Using the information
1/ Summarize the passage on retirement risks in two sentences.
2/ Write the next part of the passage on retirement risks, picking up after its last sentence.

Text passage

Even with careful planning and diligent saving, some parts of retirement planning are out of your control. Factors like longevity, rising medical costs and the ups and downs of the market can have an impact on your savings. But while you can’t plan for the unexpected per se, there are ways you can manage these risks and protect your retirement income. Here’s a look at four common retirement risks and how to address them.
1. Longer life expectancy
People are living longer now than ever before. The average life expectancy in Canada is around 80 years for men and 84 years for women. That’s about 10 years longer than people were living in the 1960s.
There are many benefits to living longer, but it also means carefully considering strategies to avoid outliving your savings. One way to combat this is to delay the age you start collecting your Canada Pension Plan (CPP) benefits. You are eligible to start collecting your benefits at age 60, but the longer you wait, the greater your benefit will be. If you can hold out until age 70, you’ll receive the maximum monthly amount.
You may also want to consider other sources of regular income, such as annuities to supplement CPP benefits and withdrawals from retirement accounts. You typically purchase annuities with a lump sum, and the annuity then makes regular payments to you over a fixed period of time. That said, annuities come with unique trade-offs and risks. For example, it’s possible inflation could rise higher than an annuity’s guaranteed rate. What’s more, annuities are generally illiquid investments, meaning your money will be tied up for a set period and you won’t be able to access it without facing stiff penalties. Discuss annuity options with a financial advisor before adding one to your portfolio.

Page-level text extractions
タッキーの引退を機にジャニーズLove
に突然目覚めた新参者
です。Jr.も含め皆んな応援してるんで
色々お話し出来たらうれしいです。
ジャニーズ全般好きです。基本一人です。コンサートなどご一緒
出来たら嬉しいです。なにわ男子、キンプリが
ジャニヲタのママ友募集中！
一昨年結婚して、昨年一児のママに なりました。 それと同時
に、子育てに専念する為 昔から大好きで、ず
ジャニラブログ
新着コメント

---

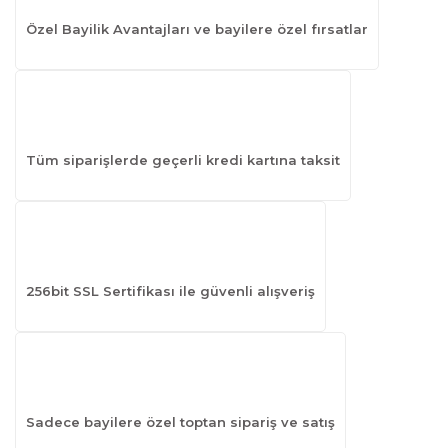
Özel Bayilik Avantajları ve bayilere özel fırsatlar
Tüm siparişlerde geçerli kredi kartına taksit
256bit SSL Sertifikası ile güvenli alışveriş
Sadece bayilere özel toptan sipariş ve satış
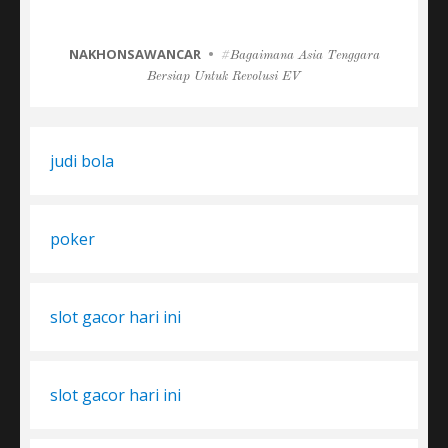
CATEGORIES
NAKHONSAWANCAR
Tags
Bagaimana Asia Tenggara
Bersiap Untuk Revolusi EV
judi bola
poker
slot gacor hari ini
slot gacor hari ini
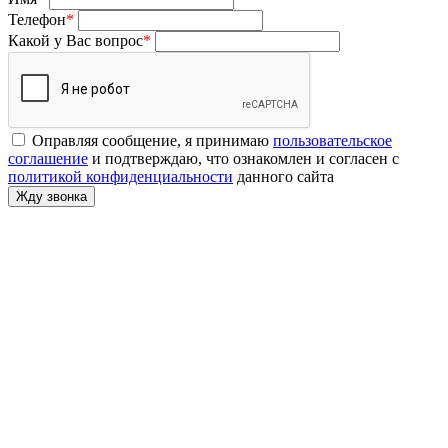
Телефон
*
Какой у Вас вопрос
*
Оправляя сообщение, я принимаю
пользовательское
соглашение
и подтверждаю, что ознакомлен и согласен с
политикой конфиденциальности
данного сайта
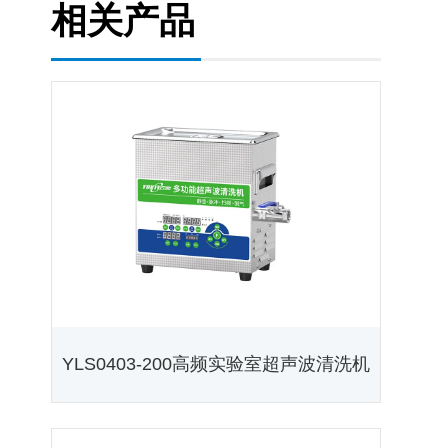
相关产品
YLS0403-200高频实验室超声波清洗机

Answers by item
1/ Some retirement risks, such as longevity, rising medical costs and market swings, are beyond your control, but there are ways to manage them and protect your retirement income. Because Canadians are living longer, you can reduce the risk of outliving your savings by delaying your Canada Pension Plan benefits until as late as age 70 for the maximum monthly amount, or by adding income sources like annuities, which carry trade-offs such as inflation risk and illiquidity.

2/
2. Medical costs and long-term care
Another implication of living longer is increased health care costs, including long-term care services. Long-term care refers to assistance needed for daily activities, like eating, bathing or dressing. This type of care can be provided at home or an assisted living facility like a nursing home. About 7 percent of Canadians age 65 and older live in some sort of assisted living facility, and the average cost of a private room in these facilities is about $33,349.
Even if you don’t anticipate needing long-term care anytime soon, it may be worth considering long-term care insurance now in case you need these services in the future. Consider purchasing coverage well before you retire as it typically becomes more expensive as you age.
3. Market risk
Market fluctuations are a natural part of the market cycle, yet a downward turn right before retirement can lower the value of your investments just when you need them most. As you near retirement, consider rebalancing your portfolio to include more lower-risk investments, like bonds, that are less likely to be affected when stock markets head south.
4. Rising inflation
Inflation reduces your spending power and can have a big effect over a 30-year (or longer) retirement. There isn’t much you can do to stop inflation, but you can invest in assets that protect against some of its effects. Property prices tend to rise with inflation, making real estate investments a good inflation-protected option. You may also consider inflation-linked bonds (ILBs), which offer a fixed interest rate, but their principal is adjusted for inflation.
Understanding these risks to retirement can help you know how to address them and keep your savings on track.